Montevideo is located near the place where the La Plata River flows into the ocean. A beach line of over 20 km stretches along the estuary. The nearest beach was just a five-minute walk from our house, so we often spent time there.
By the way, the river waters were not suitable for swimming. The water was murky, thick, and full of seaweed and sand lifted from the bed by river currents. However, the beaches themselves were clean and had soft, yellow sand that the boys adored so much. Equipped with sticks, spades, and toys, Michael Jr and Robert could play at the beach for hours.
There were always lots of people at the shore. Locals like coming here to sunbathe, do sports, or just relax and chat.
We often saw Argentinian tourists there. As for other foreigners, there are only a few of them in the city.
The Rambla waterfront, a huge road connecting the city centre with distant districts, stretches along the river. There’s a vast pedestrian zone near the roadway, and we could walk along it for hours. Locals like jogging and doing sports here, while youth has fun roller-skating and skateboarding.

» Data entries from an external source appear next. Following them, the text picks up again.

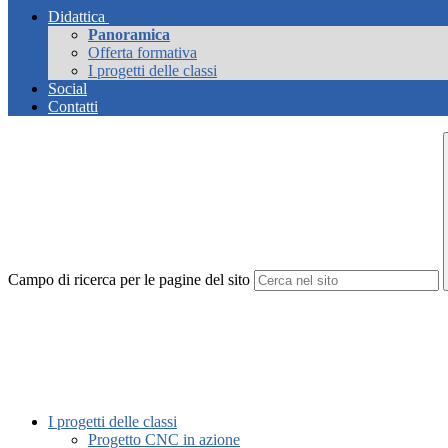
Didattica
Panoramica
Offerta formativa
I progetti delle classi
Social
Contatti
Campo di ricerca per le pagine del sito
I progetti delle classi
Progetto CNC in azione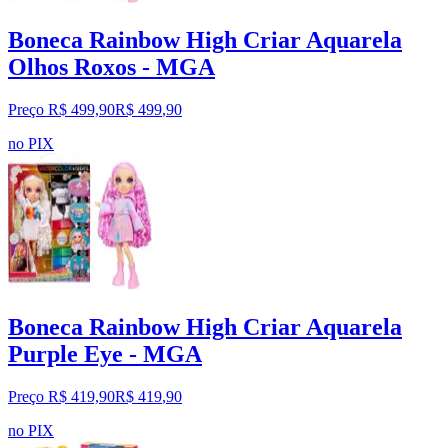
Boneca Rainbow High Criar Aquarela
Olhos Roxos - MGA
Preço R$ 499,90
R$
499
,
90
no PIX
Boneca Rainbow High Criar Aquarela
Purple Eye - MGA
Preço R$ 419,90
R$
419
,
90
no PIX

There are one-day tours from the Montevideo port to the Isla de Lobos that managed to get the status of a national nature reserve. The shore of the small, rocky piece of ground—the island is 1.2 km long and less than 800 m wide—is crowned with a 59-metre lighthouse built by the Spanish in the 19th century. It is the tallest lighthouse in Uruguay.
The name of the place is translated as ‘the island of wolves’, although these predators don’t live in the nature park. But the ones that do live here are the world’s largest colony of South American sea lions and fur seals. These charming sea animals attract many tourists here, who go on a tour around Lobos to see them.
Centre of Montevideo
While Buenos Aires has entire districts made up of old European-style buildings, it seemed to us that in Montevideo, no one cared about preserving the historical heritage or trying to make the city more attractive to tourists. The capital certainly has beautiful buildings, but they are mainly a few dwelling houses. As for colonial constructions, they are concentrated in the central part of Montevideo.
The capital’s oldest square is La Plaza de la Constitución (Constitution Square), where the Montevideo fortress was built in the 18th century.
Nowadays, the square is a cosy place planted with trees, resembling a small park. The walkways crossing the square lead to an elegant fountain, decorated with sculptures of angels, and the Metropolitan Cathedral, a huge neoclassic construction built in the early 19th century.
Walking further along the Sarandí pedestrian street, you can go through the gate of the old fortress and get to Independence Square, the main tourist attraction. Plaza Independencia is surrounded by interesting buildings, including the Executive Tower, the residence of the President of Uruguay.
There’s also Palacio Salva in the art deco style built in 1927. The skyscraper resembles the Palacio Barolo that we saw in Buenos Aires, which is no wonder as both buildings were designed by the same architect, Mario Palanti.
The elegant neoclassical Solís Theatre, the oldest theatre in Uruguay, is located near the square.
We found it odd that there were almost no people on the streets. While the city centre in European cities is always crowded with tourists, Montevideo’s Old Town was almost empty, although it was Sunday.
The Fountain of Lovers – one of the most romantic places in Montevideo. It is believed that lovers who hang here a lock with their initials will remain together forever. The fencing around the fountain is already completely covered with these symbols of love.
However, that let us walk along the streets unhurriedly, have a good view of all the landmarks we wanted to see, and take great photos.
Montevideo offers quite a limited choice of cultural entertainments. There are certainly interesting museums in the city, but both their size and the number of exhibits are very modest.
For instance, one day we visited the Naval Museum located near the Rambla waterfront. The local collection includes maps, photos, plans, and old documents showing the history of the Uruguayan Navy. The exhibits were interesting, but we expected more from the capital museum.